When the Wind Blows Review

When the Wind Blows
Following a nuclear strike, an ageing couple seek refuge in their homemade bunker, a ramshackle shed barely strong enough to withstand a grenade, let alone the fallout from a US-USSR war. Awaiting help that never comes, Jim and Hilda (Mills and Ashcroft) slowly suffer the horrifying effects of radiation poisoning.

by Simon Crook |
Published on
Release Date:

01 Jan 1986

Running Time:

85 minutes

Certificate:

PG

Original Title:

When the Wind Blows

Subjects don't come much bigger than total species extinction and in the mid-80s, the imposing shadows thrown by the superpowers' volatile arsenal of nuclear warheads pretty much blackened the entire planet. With last-grip, nerve-stretched lunacies like Mutually Assured Destruction dominating US and Soviet policies, the standoff also had the vinegary whiff of desperate farce about it. War is hell but at least there are winners. In a nuclear conflict, everybody - and everything - loses. One big bang and we all fall down. Or, in the case of When The Wind Blows, fall-out.

While Mick Jackson's telemovie Threads remains the screen's most potent account of mass panic on apocalypse day, this British to-the-frame adaptation of Raymond Briggs' graphic novella is unquestionably the most humane. Say hello and wave goodbye then, to Jim and Hilda, our naive retired home counties couple who, on hearing of an imminent World War III, set about merrily obeying the ridiculous instructions from government protect and survive pamphlets.
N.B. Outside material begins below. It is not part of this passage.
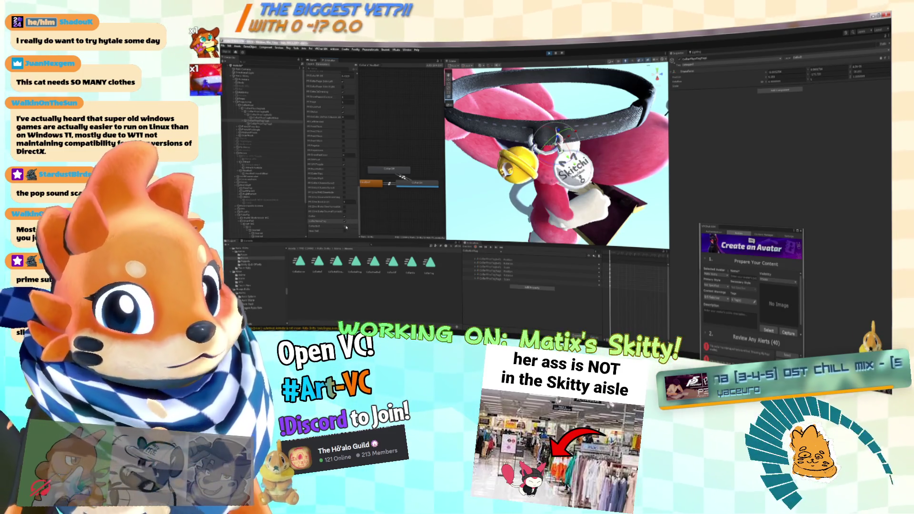
pyautogui.click(346, 227)
pyautogui.click(347, 227)
pyautogui.click(346, 232)
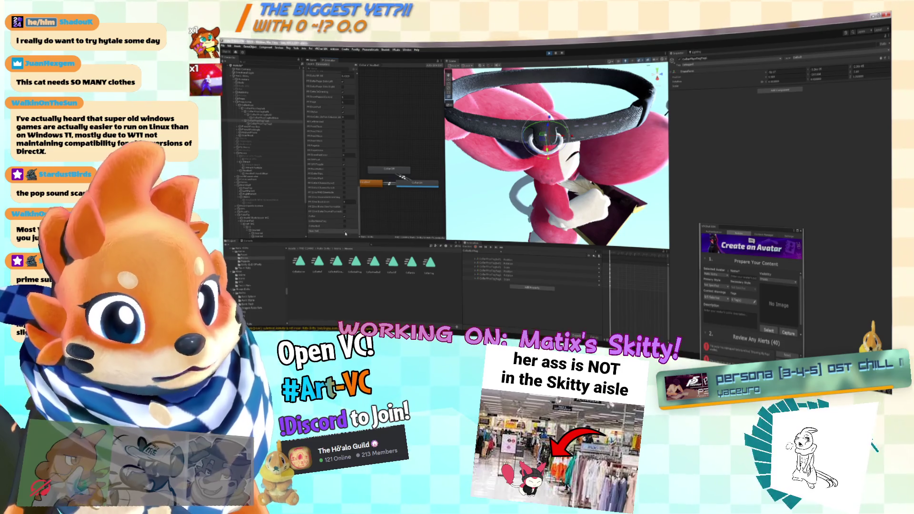
pyautogui.click(346, 226)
They whitewash the windows (to shield the radiation), stock up on supplies (a tin of Christmas pudding) and cheerfully anticipate a Blitz-style cosy-up sipping Olvaltine under Anderson shelters.

At first, it plays out like a black comedy - just as the bomb hits, dim Hilda goes to get the washing in - but as the insidious crackle of fall-out settles and the sickness sets in, the movie reveals its true nature: an unbearably intimate, gently accentuated tragedy with a tenacious pacifist streak. Blending 2D cells with 3D modelling, director Jimmy Murakami is technically adventurous but crucially, his connection to Briggs' material is total. In fact, with its working class nuances, droll dialogue and mundane aura , you sense that if Mike Leigh made cartoons, the results wouldn't be too far from this.

Powerful stuff and in Brit-toon terms, a total one-off.